A experiência ganesa na implementação de políticas de conteúdo local foi destaque esta quinta-feira (8) no segundo dia da 11.ª Conferência e Exposição de Mineração e Energia de Moçambique (MMEC 2025), dedicado à partilha de perspectivas internacionais sobre reformas legais e boas práticas na gestão dos recursos naturais.
Em representação da Ghana Petroleum Commission, Priscilla Boasiako, directora para Transferência de Tecnologia e Estratégia, apresentou o modelo que permitiu ao Gana aumentar a participação efectiva de empresas nacionais na indústria petrolífera.
Segundo Boasiako, o ponto de viragem ocorreu após a descoberta de petróleo em 2007, quando o Governo ganês reconheceu que menos de 6% dos bens e serviços da indústria eram fornecidos por empresas locais.
“Percebemos que as empresas multinacionais evitavam contratar localmente com o argumento de que o país não tinha capacidade técnica. Quisemos mudar essa narrativa com uma lei de conteúdo local, mas, sem mecanismos práticos, a implementação seria limitada”, afirmou.
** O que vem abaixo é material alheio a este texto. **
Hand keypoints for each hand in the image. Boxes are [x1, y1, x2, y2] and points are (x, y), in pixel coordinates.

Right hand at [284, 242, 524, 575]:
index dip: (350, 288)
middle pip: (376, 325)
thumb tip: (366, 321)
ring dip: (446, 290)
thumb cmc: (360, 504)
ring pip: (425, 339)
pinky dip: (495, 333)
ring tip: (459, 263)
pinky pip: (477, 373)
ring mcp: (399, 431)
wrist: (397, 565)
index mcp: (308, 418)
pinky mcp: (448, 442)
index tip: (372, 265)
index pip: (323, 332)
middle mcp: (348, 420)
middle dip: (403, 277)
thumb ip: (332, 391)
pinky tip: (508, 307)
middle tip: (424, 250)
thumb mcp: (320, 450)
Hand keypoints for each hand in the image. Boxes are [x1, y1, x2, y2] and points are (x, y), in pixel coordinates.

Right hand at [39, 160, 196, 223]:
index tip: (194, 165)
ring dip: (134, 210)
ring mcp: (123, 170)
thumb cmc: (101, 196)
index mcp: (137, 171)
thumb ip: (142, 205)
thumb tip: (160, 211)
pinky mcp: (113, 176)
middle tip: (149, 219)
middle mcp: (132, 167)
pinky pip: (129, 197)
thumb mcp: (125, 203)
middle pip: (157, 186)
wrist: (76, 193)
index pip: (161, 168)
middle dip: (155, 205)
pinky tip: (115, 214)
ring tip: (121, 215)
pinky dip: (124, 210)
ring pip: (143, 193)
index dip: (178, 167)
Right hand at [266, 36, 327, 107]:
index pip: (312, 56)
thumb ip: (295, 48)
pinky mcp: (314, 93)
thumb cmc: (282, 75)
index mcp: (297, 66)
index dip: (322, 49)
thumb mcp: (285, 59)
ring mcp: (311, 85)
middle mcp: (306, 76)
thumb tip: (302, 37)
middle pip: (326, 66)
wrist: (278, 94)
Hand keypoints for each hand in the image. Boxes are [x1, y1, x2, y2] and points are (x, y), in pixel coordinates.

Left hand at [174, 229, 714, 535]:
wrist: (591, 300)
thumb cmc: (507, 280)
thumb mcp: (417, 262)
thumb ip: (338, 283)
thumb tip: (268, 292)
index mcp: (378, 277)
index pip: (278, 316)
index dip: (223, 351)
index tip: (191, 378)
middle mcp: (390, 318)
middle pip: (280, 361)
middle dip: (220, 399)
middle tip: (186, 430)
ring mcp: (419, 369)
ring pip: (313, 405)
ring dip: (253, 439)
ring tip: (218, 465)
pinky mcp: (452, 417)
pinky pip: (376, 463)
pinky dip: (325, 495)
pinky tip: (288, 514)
A responsável explicou que o Gana optou por uma abordagem pragmática, centrada na colaboração com operadoras e grandes prestadores de serviços. Uma das medidas estruturantes foi a desagregação de contratos complexos, tradicionalmente concentrados em grandes empreiteiros internacionais, tornando-os acessíveis a pequenas e médias empresas locais.
“Começámos a dividir grandes contratos em pacotes menores, com apoio técnico das próprias operadoras. Isso permitiu que empresas ganesas com menor capacidade financeira pudessem competir e executar partes específicas dos projectos”, detalhou.
Além da desagregação contratual, o Gana introduziu cláusulas obrigatórias de parceria local. Em cada contrato, exige-se a presença de uma empresa ganesa como parceira de referência, com pelo menos 10% de participação accionista. Paralelamente, são definidos requisitos mínimos de formação, emprego, transferência de tecnologia e aquisição de bens e serviços no mercado interno.
“Não se trata apenas de contratar, mas de garantir que a actividade deixe valor real no país. Exigimos, por exemplo, que cada contrato traga planos concretos de formação, investigação e desenvolvimento local”, acrescentou.
A representante reconheceu, no entanto, que o processo enfrentou desafios, nomeadamente práticas de rentismo por parte de algumas empresas locais, que, em vez de se capacitarem, limitaram-se a cobrar comissões sem gerar valor. Também referiu resistências das empresas estrangeiras no que toca à propriedade intelectual e transferência de tecnologia, mas sublinhou que a colaboração contínua com estas tem permitido avanços graduais.
Boasiako defendeu ainda que o foco das políticas deve estar na retenção de valor económico dentro do país, mais do que na simples percentagem de propriedade de empresas: “Ter uma empresa com 100% de capital nacional não significa nada se ela importar tudo de fora. Já vimos empresas estrangeiras, através de ‘joint-ventures’, a fabricarem no país, a empregar ganeses e a criarem cadeias de valor locais reais. O essencial é saber onde o valor fica.”
Concluindo a sua intervenção, a dirigente do Ghana Petroleum apelou a Moçambique para adoptar uma abordagem prática e orientada para resultados, com metas claras, incentivos bem desenhados e envolvimento directo dos agentes de execução, como as operadoras e empresas de serviços.
O painel contou com peritos internacionais que partilharam exemplos de reformas legais bem-sucedidas noutros países africanos, destacando-se os casos em que quadros jurídicos robustos resultaram em benefícios económicos e sociais mensuráveis para as populações.
O evento conta com a participação de representantes governamentais, empresários, académicos, reguladores e parceiros internacionais de desenvolvimento. Entre os temas em debate destacam-se a atracção de financiamento para infra-estruturas energéticas, a valorização local de minerais, o papel da energia na agricultura e turismo e a construção de corredores industriais transfronteiriços.